***** SUPPLIED MATERIAL
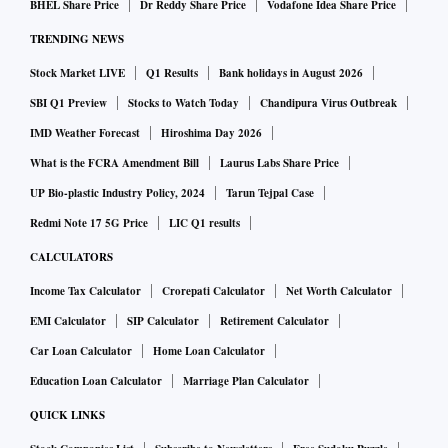
BHEL Share Price
Dr Reddy Share Price
Vodafone Idea Share Price
TRENDING NEWS
Stock Market LIVE
Q1 Results
Bank holidays in August 2026
SBI Q1 Preview
Stocks to Watch Today
Chandipura Virus Outbreak
IMD Weather Forecast
Hiroshima Day 2026
What is the FCRA Amendment Bill
Laurus Labs Share Price
UP Bio-plastic Industry Policy, 2024
Tarun Tejpal Case
Redmi Note 17 5G Price
LIC Q1 results
CALCULATORS
Income Tax Calculator
Crorepati Calculator
Net Worth Calculator
EMI Calculator
SIP Calculator
Retirement Calculator
Car Loan Calculator
Home Loan Calculator
Education Loan Calculator
Marriage Plan Calculator
QUICK LINKS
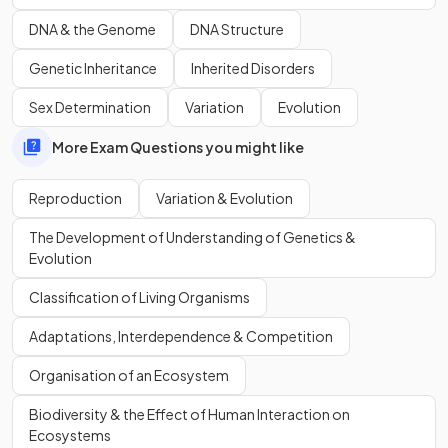
chromosome number.
DNA & the Genome
DNA Structure
Genetic Inheritance
Inherited Disorders
True or False?
Sex Determination
Variation
Evolution
Meiosis results in genetically identical cells.
More Exam Questions you might like
Reproduction
Variation & Evolution
False.
The Development of Understanding of Genetics &
Meiosis results in
genetically different cells
.
Evolution
Classification of Living Organisms
Show more
Adaptations, Interdependence & Competition
Organisation of an Ecosystem
Biodiversity & the Effect of Human Interaction on
Ecosystems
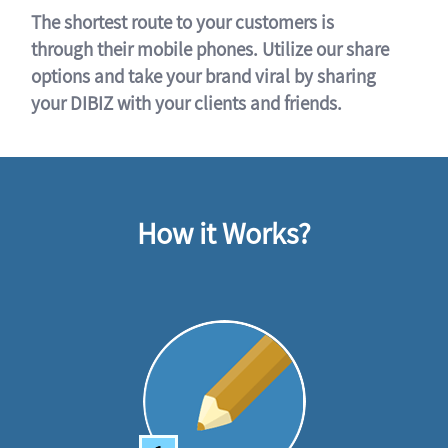
The shortest route to your customers is
through their mobile phones. Utilize our share
options and take your brand viral by sharing
your DIBIZ with your clients and friends.
How it Works?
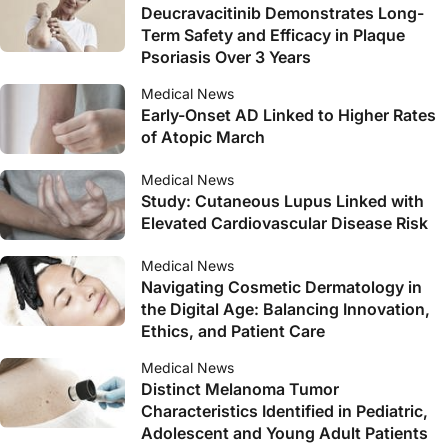
Deucravacitinib Demonstrates Long-
Term Safety and Efficacy in Plaque
Psoriasis Over 3 Years
Medical News
Early-Onset AD Linked to Higher Rates
of Atopic March
Medical News
Study: Cutaneous Lupus Linked with
Elevated Cardiovascular Disease Risk
Medical News
Navigating Cosmetic Dermatology in
the Digital Age: Balancing Innovation,
Ethics, and Patient Care
Medical News
Distinct Melanoma Tumor
Characteristics Identified in Pediatric,
Adolescent and Young Adult Patients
**********
● **WHAT IS EXPECTED**: Copy the listing verbatim, omitting images.

● **YOUR RESPONSE**:
BHEL Share Price
Dr Reddy Share Price
Vodafone Idea Share Price
TRENDING NEWS
Stock Market LIVE
Q1 Results
Bank holidays in August 2026
SBI Q1 Preview
Stocks to Watch Today
Chandipura Virus Outbreak
IMD Weather Forecast
Hiroshima Day 2026
What is the FCRA Amendment Bill
Laurus Labs Share Price
UP Bio-plastic Industry Policy, 2024
Tarun Tejpal Case
Redmi Note 17 5G Price
LIC Q1 results
CALCULATORS
Income Tax Calculator
Crorepati Calculator
Net Worth Calculator
EMI Calculator
SIP Calculator
Retirement Calculator
Car Loan Calculator
Home Loan Calculator
Education Loan Calculator
Marriage Plan Calculator
QUICK LINKS
chromosome number.
DNA & the Genome
DNA Structure
Genetic Inheritance
Inherited Disorders
True or False?
Sex Determination
Variation
Evolution
Meiosis results in genetically identical cells.
More Exam Questions you might like
Reproduction
Variation & Evolution
False.
The Development of Understanding of Genetics &
Meiosis results in
genetically different cells
.
Evolution
Classification of Living Organisms
Show more
Adaptations, Interdependence & Competition
Organisation of an Ecosystem
Biodiversity & the Effect of Human Interaction on
Ecosystems
The shortest route to your customers is
through their mobile phones. Utilize our share
options and take your brand viral by sharing
your DIBIZ with your clients and friends.
How it Works?
Deucravacitinib Demonstrates Long-
Term Safety and Efficacy in Plaque
Psoriasis Over 3 Years
Medical News
Early-Onset AD Linked to Higher Rates
of Atopic March
Medical News
Study: Cutaneous Lupus Linked with
Elevated Cardiovascular Disease Risk
Medical News
Navigating Cosmetic Dermatology in
the Digital Age: Balancing Innovation,
Ethics, and Patient Care
Medical News
Distinct Melanoma Tumor
Characteristics Identified in Pediatric,
Adolescent and Young Adult Patients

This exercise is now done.